By the early 90s, however, nuclear magnetic resonance spectrometry had
advanced to the point where the minute sample still available could be
analyzed and the compound synthesized. The extract, called
Epibatidine, is similar to nicotine and acts at a type of nicotinic
receptor in the brain. Because of its toxicity, it remained on the
shelf until scientists at Abbott Laboratories began to explore the use
of nicotine-like drugs to treat Alzheimer's disease. Instead of
therapy for dementia, they found that one of 500 variants of the
compound they made, ABT-594, was an excellent analgesic useful against
a variety of pains, including the notoriously hard-to-treat
neuropathic pain that can follow nerve injury. The good news is that
the drug has none of the sedating and constipating effects of opiates.
ABT-594 is now being tested in Phase I clinical trials.
My second pain story is also about poisons: a toxin found in very
beautiful but deadly marine cone snails that live in warm ocean reefs.

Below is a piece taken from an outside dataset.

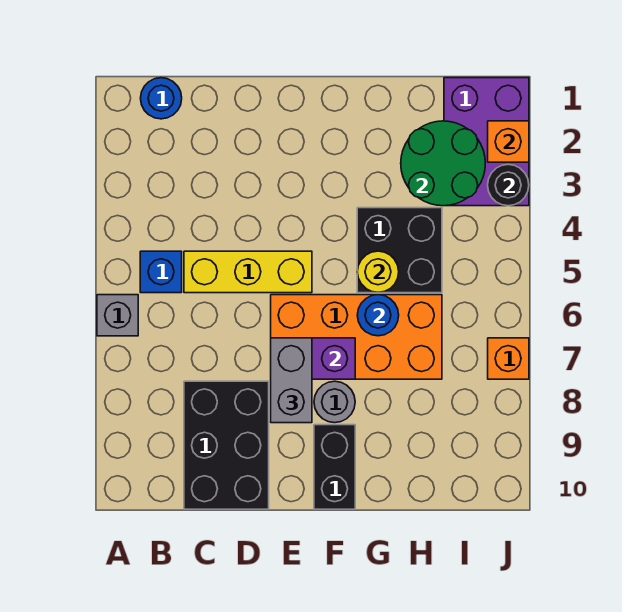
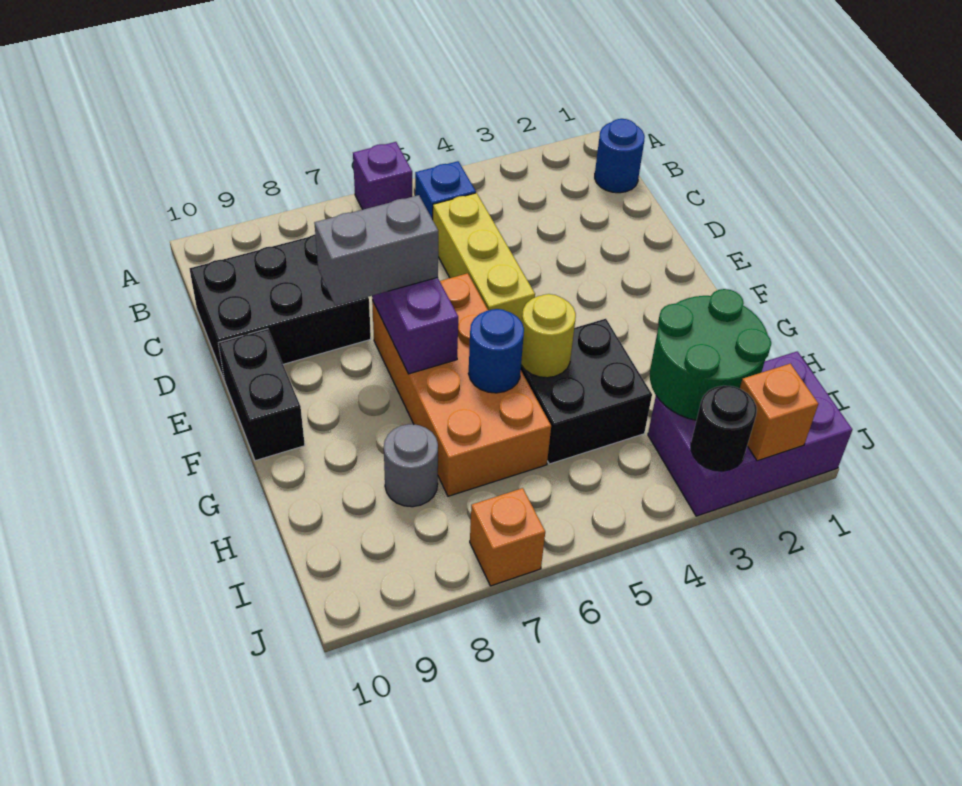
grey 1x1 brick [97,295,138,336] -> purple 1x1 brick [353,142,412,209]
grey 1x1 round brick [314,381,355,423] -> grey 1x1 round brick moved to [384,424,438,507]
black 1x2 brick [314,425,355,509] -> black 1x2 brick turned to [218,329,305,461]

These snails kill marine organisms by injecting a venom composed of
small proteins in a family of "conopeptides." These compounds block
calcium channels in nerve cells that are also essential in generating
nerve signals. Neurex, a biotechnology firm in Menlo Park, California,
is testing a conopeptide derivative called SNX-111. The feature that
makes the new drug so attractive is that it targets a type of calcium
channel found only in the nervous system. Other calcium channel
blockers can control pain, but pose a risk to the heart because they
can react with calcium channels in heart muscle as well. The new drug
is currently being tested on patients with neuropathic pain resistant
to all other medications tried.
Like the frog story, the cone snail saga is also one that spans
decades of research and daunting technology, beginning with the
observations of snail behavior by a Filipino scientist now in the
United States, and the subsequent chemical analyses of the venom. Most
importantly, drug development would have stalled without the work of
another NIH intramural scientist who developed an animal model of
neuropathic pain by compressing nerves exiting from the spinal cord of
a rat. The method has been adopted by pain researchers worldwide, not
only allowing in vivo testing of new analgesics, but also the study of
the complex events that follow nerve injury.
Conclusion
We are in the midst of a revolutionary phase of biological research,
when genes, cells, and complex phenomena are being understood at an
unprecedented rate. Never before have we had such powerful research
tools to develop clear understandings of fundamental biological and
genetic processes to study and treat diseases. As we have seen, it is
never known with certainty which scientific areas will produce the
greatest returns soonest. At any given time, moreover, some fields are
more likely to repay the investment in them by yielding great
discoveries that advance knowledge.
Assessing scientific opportunities requires expertise in various
scientific fields, breadth of vision across many disciplines, and
judgment to determine the likely yield from making investments in
particular areas of research. Scientific opportunities may arise from
many sources, from a single technological development, or from a
scientific "breakthrough." Often the breakthrough or even the
knowledge accumulated is in an area that appears only remotely related
to the area where it will have its greatest impact. Recognition of
these scientific opportunities allows investigators to approach
previously unanswered questions in new ways.
Mr. Chairman, I am grateful to you for providing a forum for the
discussion of these issues, and I would be pleased to answer any
questions you or Members of the Subcommittee may have.